Ia mengatakan, Pemerintah akan bantu mempercepat terjadinya mediasi operator dengan manajemen. Yassierli mengatakan, Pemerintah bisa membantu tentang regulasi yang bisa relaksasi terkait tentang ekspor impor.
"Dan itulah jadi saya juga tangkap di media itu seolah-olah pemerintah membantu swasta, bahasanya tidak begitu. Jadi banyak tahu tentang yang penting adalah kita ingin memang PHK itu tidak terjadi," kata Yassierli.
"Kami berharap setiap perusahaan itu memiliki sistem manajemen risiko enterprise risk management yang kuat dan kami kementerian dibantu dengan dinas tenaga kerja itu juga punya mekanisme untuk melakukan monitoring jangan sampai kemudian tiba-tiba terjadi kasus," tandasnya.
Sebelumnya, Pengadilan Negeri (PN) Niaga Semarang menyatakan perusahaan tekstil PT Sri Rejeki Isman Tbk (SRIL) atau Sritex pailit. Hal ini tertuang dalam putusan dengan nomor perkara 2/Pdt.Sus-Homologasi/2024/PN Niaga.
Dalam keputusan itu, Sritex, PT Sinar Pantja Djaja, PT Bitratex Industries, dan PT Primayudha Mandirijaya dinyatakan telah lalai memenuhi kewajiban pembayaran mereka kepada PT Indo Bharat Rayon, sebagai pemohon, sesuai dengan Putusan Homologasi tanggal 25 Januari 2022.

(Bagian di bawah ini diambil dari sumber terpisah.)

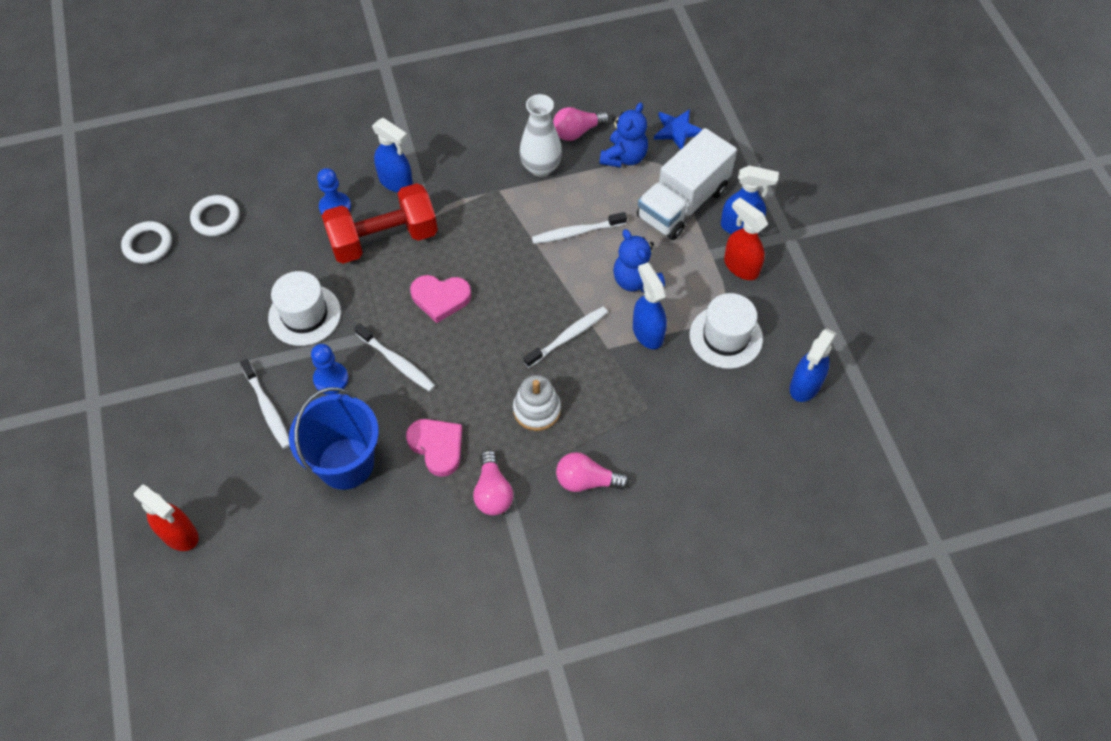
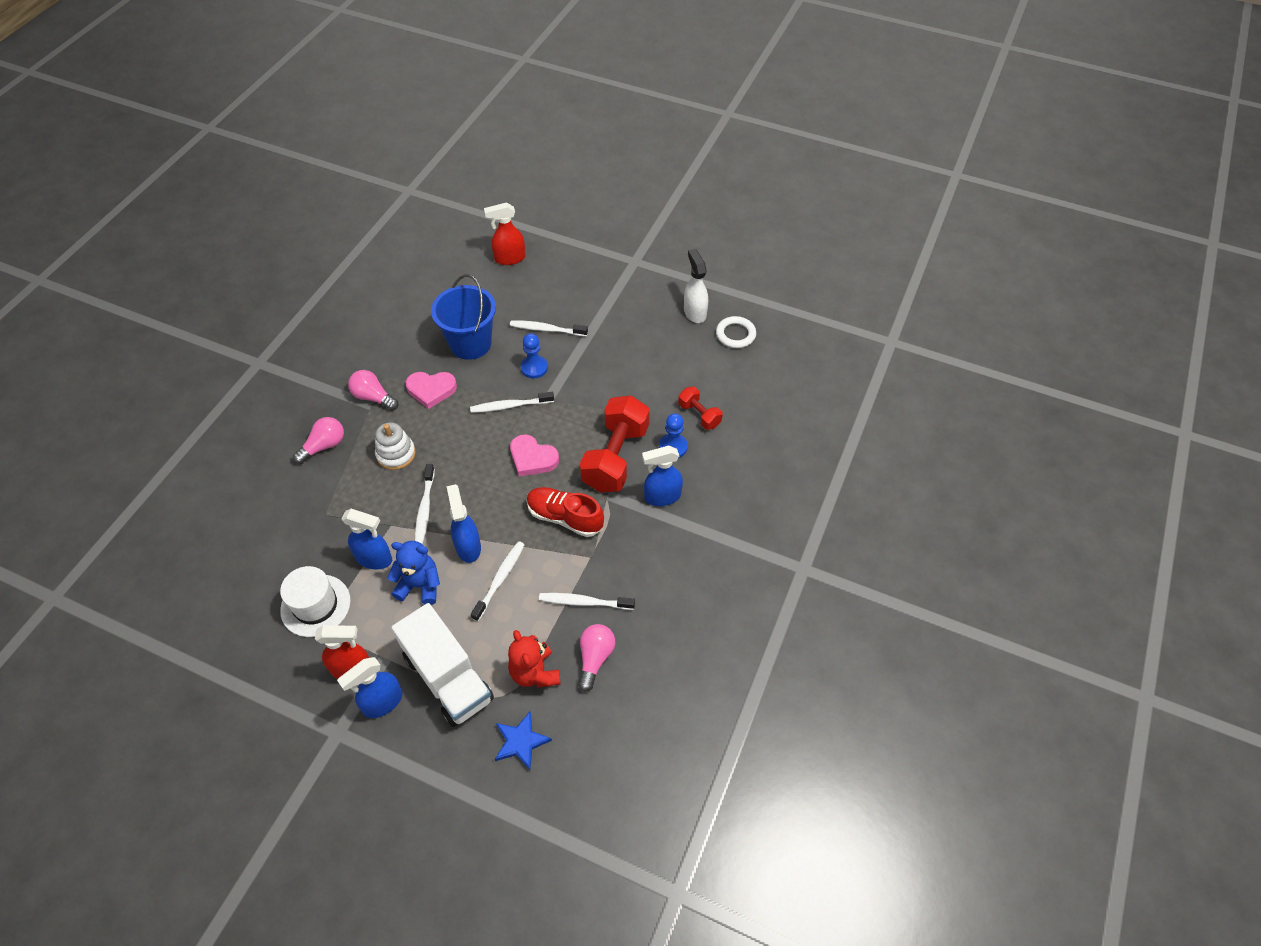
camera: 130 degrees right, 5 degrees down
white ring [190,195,240,236] -> none
white hat [268,271,341,346] -> none
pink heart [410,275,471,323] -> pink heart turned 105 degrees counterclockwise [510,434,559,477]
white vase [519,94,562,177] -> white toothbrush [539,593,635,610]
blue teddy bear [599,102,648,168] -> red teddy bear [508,630,560,688]
white truck [637,128,737,240] -> white truck turned 150 degrees clockwise [391,603,494,727]
blue spray bottle [790,328,837,402] -> blue spray bottle moved to [446,484,481,563]
none -> red shoe [527,487,604,537]
none -> red dumbbell [678,387,723,430]
none -> white spray bottle [684,249,708,323]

"Menyatakan PT Sri Rejeki Isman Tbk, PT Sinar Pantja Djaja, PT Bitratex Industries, dan PT Primayudha Mandirijaya pailit dengan segala akibat hukumnya," mengutip petitum melalui SIPP PN Semarang, Kamis (24/10/2024).
Sritex dinyatakan bangkrut setelah mengalami masalah utang dalam beberapa tahun terakhir. Menjelang akhir tahun lalu, kewajiban jangka pendek Sritex tercatat sebesar USD 113,02 juta, dengan USD 11 juta diantaranya berupa pinjaman jangka pendek dari Bank Central Asia (BBCA).
Sementara itu, dari total kewajiban jangka panjang sebesar USD1,49 miliar, sebanyak USD 858,05 juta merupakan pinjaman bank.